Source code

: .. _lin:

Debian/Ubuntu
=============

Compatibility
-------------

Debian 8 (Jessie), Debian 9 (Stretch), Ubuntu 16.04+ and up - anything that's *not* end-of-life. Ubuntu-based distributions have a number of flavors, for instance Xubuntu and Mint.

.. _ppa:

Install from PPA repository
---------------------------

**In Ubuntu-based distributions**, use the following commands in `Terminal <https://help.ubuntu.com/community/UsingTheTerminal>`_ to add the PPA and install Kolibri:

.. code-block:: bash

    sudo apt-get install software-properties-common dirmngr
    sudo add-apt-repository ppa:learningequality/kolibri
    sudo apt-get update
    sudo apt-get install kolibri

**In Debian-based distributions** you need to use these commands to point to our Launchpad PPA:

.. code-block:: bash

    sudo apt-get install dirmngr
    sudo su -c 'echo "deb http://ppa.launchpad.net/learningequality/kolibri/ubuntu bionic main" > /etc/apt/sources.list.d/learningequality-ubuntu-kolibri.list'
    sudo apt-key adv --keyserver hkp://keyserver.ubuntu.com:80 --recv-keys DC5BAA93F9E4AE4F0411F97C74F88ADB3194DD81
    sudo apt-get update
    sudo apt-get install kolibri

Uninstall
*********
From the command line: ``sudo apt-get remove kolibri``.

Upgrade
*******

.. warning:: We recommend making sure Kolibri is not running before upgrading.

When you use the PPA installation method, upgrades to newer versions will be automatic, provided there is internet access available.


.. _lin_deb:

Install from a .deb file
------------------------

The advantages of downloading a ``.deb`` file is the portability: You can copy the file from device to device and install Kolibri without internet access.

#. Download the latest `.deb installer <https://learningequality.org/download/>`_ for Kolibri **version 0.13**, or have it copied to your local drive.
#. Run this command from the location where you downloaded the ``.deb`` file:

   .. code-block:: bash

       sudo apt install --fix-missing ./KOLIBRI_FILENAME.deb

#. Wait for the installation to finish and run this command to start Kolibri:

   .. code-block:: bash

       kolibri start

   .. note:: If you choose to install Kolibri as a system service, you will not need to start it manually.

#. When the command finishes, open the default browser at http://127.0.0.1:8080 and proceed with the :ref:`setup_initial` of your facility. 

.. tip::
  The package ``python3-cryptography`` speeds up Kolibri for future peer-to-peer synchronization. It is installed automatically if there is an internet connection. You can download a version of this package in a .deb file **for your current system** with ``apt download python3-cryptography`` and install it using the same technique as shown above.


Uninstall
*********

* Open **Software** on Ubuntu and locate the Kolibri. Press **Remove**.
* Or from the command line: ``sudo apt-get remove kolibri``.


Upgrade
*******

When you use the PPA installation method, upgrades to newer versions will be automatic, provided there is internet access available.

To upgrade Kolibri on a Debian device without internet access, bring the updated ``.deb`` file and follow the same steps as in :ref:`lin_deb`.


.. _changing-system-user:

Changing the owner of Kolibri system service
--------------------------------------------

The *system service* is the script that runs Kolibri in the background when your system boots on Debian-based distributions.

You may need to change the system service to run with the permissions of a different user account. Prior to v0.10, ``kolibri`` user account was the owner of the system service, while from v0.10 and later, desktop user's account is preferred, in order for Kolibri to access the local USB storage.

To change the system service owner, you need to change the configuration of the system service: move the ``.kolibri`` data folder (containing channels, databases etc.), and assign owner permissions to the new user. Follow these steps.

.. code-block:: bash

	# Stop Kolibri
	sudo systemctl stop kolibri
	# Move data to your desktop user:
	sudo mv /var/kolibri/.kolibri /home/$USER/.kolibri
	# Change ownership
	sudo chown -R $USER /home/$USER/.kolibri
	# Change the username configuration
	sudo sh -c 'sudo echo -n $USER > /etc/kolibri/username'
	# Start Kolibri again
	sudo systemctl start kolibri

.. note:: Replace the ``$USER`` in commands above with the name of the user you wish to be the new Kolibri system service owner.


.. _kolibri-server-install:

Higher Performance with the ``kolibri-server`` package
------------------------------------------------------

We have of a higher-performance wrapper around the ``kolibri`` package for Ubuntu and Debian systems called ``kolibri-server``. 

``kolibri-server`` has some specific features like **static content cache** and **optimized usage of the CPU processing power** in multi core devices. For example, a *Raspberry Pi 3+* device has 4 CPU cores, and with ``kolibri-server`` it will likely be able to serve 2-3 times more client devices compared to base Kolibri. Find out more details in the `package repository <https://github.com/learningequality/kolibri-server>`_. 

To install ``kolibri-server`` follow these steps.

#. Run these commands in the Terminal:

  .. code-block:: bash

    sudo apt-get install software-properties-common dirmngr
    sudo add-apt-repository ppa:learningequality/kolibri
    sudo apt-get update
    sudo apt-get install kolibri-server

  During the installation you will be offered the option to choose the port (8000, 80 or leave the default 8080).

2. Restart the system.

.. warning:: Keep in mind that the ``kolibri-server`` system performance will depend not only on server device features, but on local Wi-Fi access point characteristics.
========================================================================
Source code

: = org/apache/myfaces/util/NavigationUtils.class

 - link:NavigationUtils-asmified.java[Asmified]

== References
========================================================================
» **What you have to do**
Each line of the records above that includes the string "point" should be counted. Report the total alone.

» **Exercise answer**
2